** Opening Dataset content block **

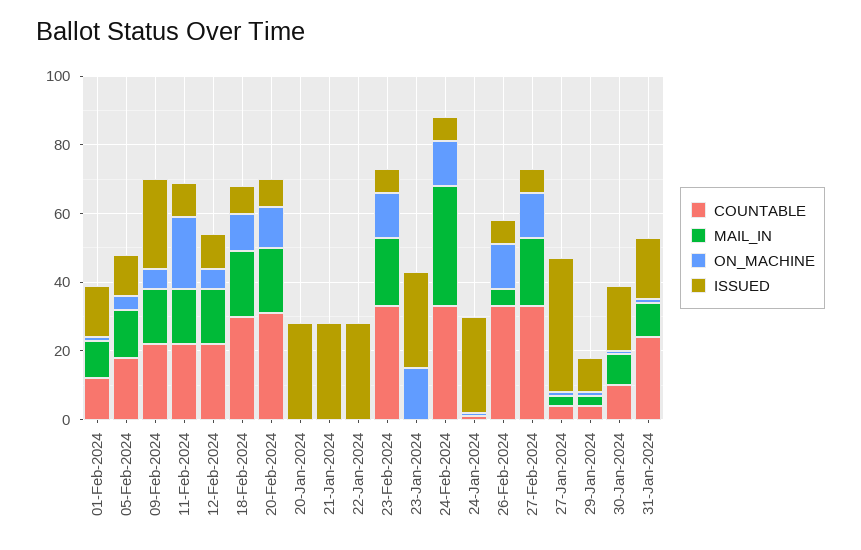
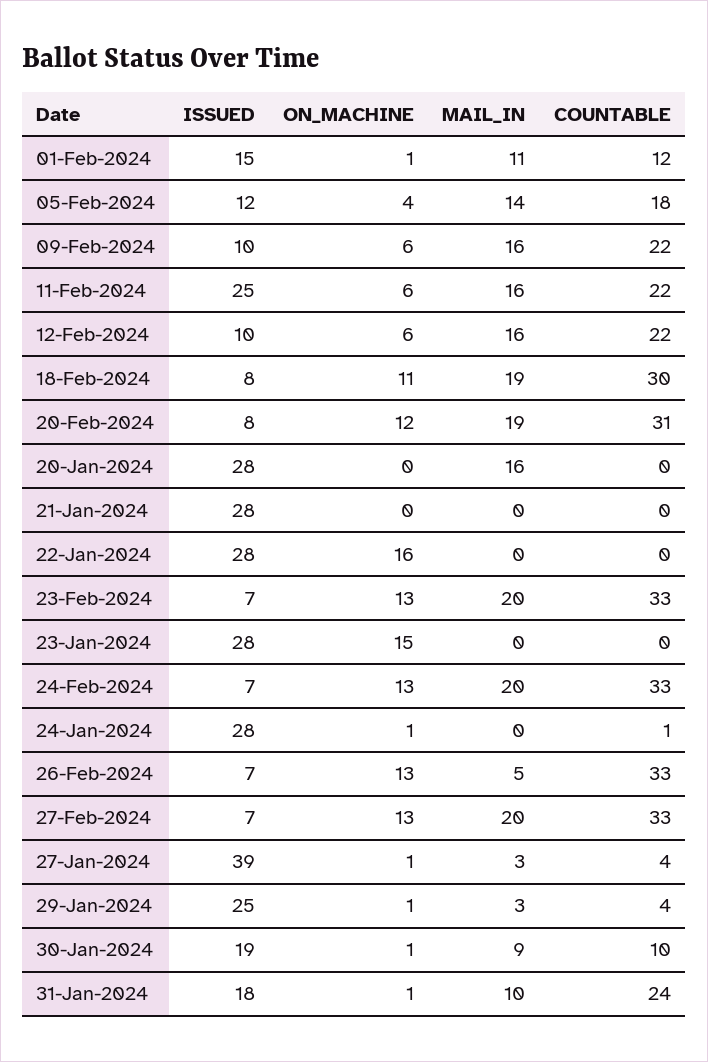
  {
    "COUNTABLE": {
      "01-Feb-2024": 12,
      "05-Feb-2024": 18,
      "09-Feb-2024": 22,
      "11-Feb-2024": 22,
      "12-Feb-2024": 22,
      "18-Feb-2024": 30,
      "20-Feb-2024": 31,
      "20-Jan-2024": 0,
      "21-Jan-2024": 0,
      "22-Jan-2024": 0,
      "23-Feb-2024": 33,
      "23-Jan-2024": 0,
      "24-Feb-2024": 33,
      "24-Jan-2024": 1,
      "26-Feb-2024": 33,
      "27-Feb-2024": 33,
      "27-Jan-2024": 4,
      "29-Jan-2024": 4,
      "30-Jan-2024": 10,
      "31-Jan-2024": 24
    },
    "MAIL_IN": {
      "01-Feb-2024": 11,
      "05-Feb-2024": 14,
      "09-Feb-2024": 16,
      "11-Feb-2024": 16,
      "12-Feb-2024": 16,
      "18-Feb-2024": 19,
      "20-Feb-2024": 19,
-     "20-Jan-2024": 0,
+     "20-Jan-2024": 16,
      "21-Jan-2024": 0,
      "22-Jan-2024": 0,
      "23-Feb-2024": 20,
      "23-Jan-2024": 0,
-     "24-Feb-2024": 35,
+     "24-Feb-2024": 20,
      "24-Jan-2024": 0,
      "26-Feb-2024": 5,
      "27-Feb-2024": 20,
      "27-Jan-2024": 3,
      "29-Jan-2024": 3,
      "30-Jan-2024": 9,
      "31-Jan-2024": 10
    },
    "ON_MACHINE": {
      "01-Feb-2024": 1,
      "05-Feb-2024": 4,
      "09-Feb-2024": 6,
-     "11-Feb-2024": 20,
+     "11-Feb-2024": 6,
      "12-Feb-2024": 6,
      "18-Feb-2024": 11,
      "20-Feb-2024": 12,
      "20-Jan-2024": 0,
      "21-Jan-2024": 0,
-     "22-Jan-2024": 0,
+     "22-Jan-2024": 16,
      "23-Feb-2024": 13,
      "23-Jan-2024": 15,
      "24-Feb-2024": 13,
      "24-Jan-2024": 1,
      "26-Feb-2024": 13,
      "27-Feb-2024": 13,
      "27-Jan-2024": 1,
      "29-Jan-2024": 1,
      "30-Jan-2024": 1,
      "31-Jan-2024": 1
    },
    "ISSUED": {
      "01-Feb-2024": 15,
      "05-Feb-2024": 12,
-     "09-Feb-2024": 25,
+     "09-Feb-2024": 10,
-     "11-Feb-2024": 10,
+     "11-Feb-2024": 25,
      "12-Feb-2024": 10,
      "18-Feb-2024": 8,
      "20-Feb-2024": 8,
      "20-Jan-2024": 28,
      "21-Jan-2024": 28,
      "22-Jan-2024": 28,
      "23-Feb-2024": 7,
      "23-Jan-2024": 28,
      "24-Feb-2024": 7,
      "24-Jan-2024": 28,
      "26-Feb-2024": 7,
      "27-Feb-2024": 7,
      "27-Jan-2024": 39,
-     "29-Jan-2024": 10,
+     "29-Jan-2024": 25,
      "30-Jan-2024": 19,
      "31-Jan-2024": 18
    }
  }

** Closing Dataset content block **

Type the entries above out again exactly, with no pictures.

▶ **Answer area**
  {
    "COUNTABLE": {
      "01-Feb-2024": 12,
      "05-Feb-2024": 18,
      "09-Feb-2024": 22,
      "11-Feb-2024": 22,
      "12-Feb-2024": 22,
      "18-Feb-2024": 30,
      "20-Feb-2024": 31,
      "20-Jan-2024": 0,
      "21-Jan-2024": 0,
      "22-Jan-2024": 0,
      "23-Feb-2024": 33,
      "23-Jan-2024": 0,
      "24-Feb-2024": 33,
      "24-Jan-2024": 1,
      "26-Feb-2024": 33,
      "27-Feb-2024": 33,
      "27-Jan-2024": 4,
      "29-Jan-2024": 4,
      "30-Jan-2024": 10,
      "31-Jan-2024": 24
    },
    "MAIL_IN": {
      "01-Feb-2024": 11,
      "05-Feb-2024": 14,
      "09-Feb-2024": 16,
      "11-Feb-2024": 16,
      "12-Feb-2024": 16,
      "18-Feb-2024": 19,
      "20-Feb-2024": 19,
-     "20-Jan-2024": 0,
+     "20-Jan-2024": 16,
      "21-Jan-2024": 0,
      "22-Jan-2024": 0,
      "23-Feb-2024": 20,
      "23-Jan-2024": 0,
-     "24-Feb-2024": 35,
+     "24-Feb-2024": 20,
      "24-Jan-2024": 0,
      "26-Feb-2024": 5,
      "27-Feb-2024": 20,
      "27-Jan-2024": 3,
      "29-Jan-2024": 3,
      "30-Jan-2024": 9,
      "31-Jan-2024": 10
    },
    "ON_MACHINE": {
      "01-Feb-2024": 1,
      "05-Feb-2024": 4,
      "09-Feb-2024": 6,
-     "11-Feb-2024": 20,
+     "11-Feb-2024": 6,
      "12-Feb-2024": 6,
      "18-Feb-2024": 11,
      "20-Feb-2024": 12,
      "20-Jan-2024": 0,
      "21-Jan-2024": 0,
-     "22-Jan-2024": 0,
+     "22-Jan-2024": 16,
      "23-Feb-2024": 13,
      "23-Jan-2024": 15,
      "24-Feb-2024": 13,
      "24-Jan-2024": 1,
      "26-Feb-2024": 13,
      "27-Feb-2024": 13,
      "27-Jan-2024": 1,
      "29-Jan-2024": 1,
      "30-Jan-2024": 1,
      "31-Jan-2024": 1
    },
    "ISSUED": {
      "01-Feb-2024": 15,
      "05-Feb-2024": 12,
-     "09-Feb-2024": 25,
+     "09-Feb-2024": 10,
-     "11-Feb-2024": 10,
+     "11-Feb-2024": 25,
      "12-Feb-2024": 10,
      "18-Feb-2024": 8,
      "20-Feb-2024": 8,
      "20-Jan-2024": 28,
      "21-Jan-2024": 28,
      "22-Jan-2024": 28,
      "23-Feb-2024": 7,
      "23-Jan-2024": 28,
      "24-Feb-2024": 7,
      "24-Jan-2024": 28,
      "26-Feb-2024": 7,
      "27-Feb-2024": 7,
      "27-Jan-2024": 39,
-     "29-Jan-2024": 10,
+     "29-Jan-2024": 25,
      "30-Jan-2024": 19,
      "31-Jan-2024": 18
    }
  }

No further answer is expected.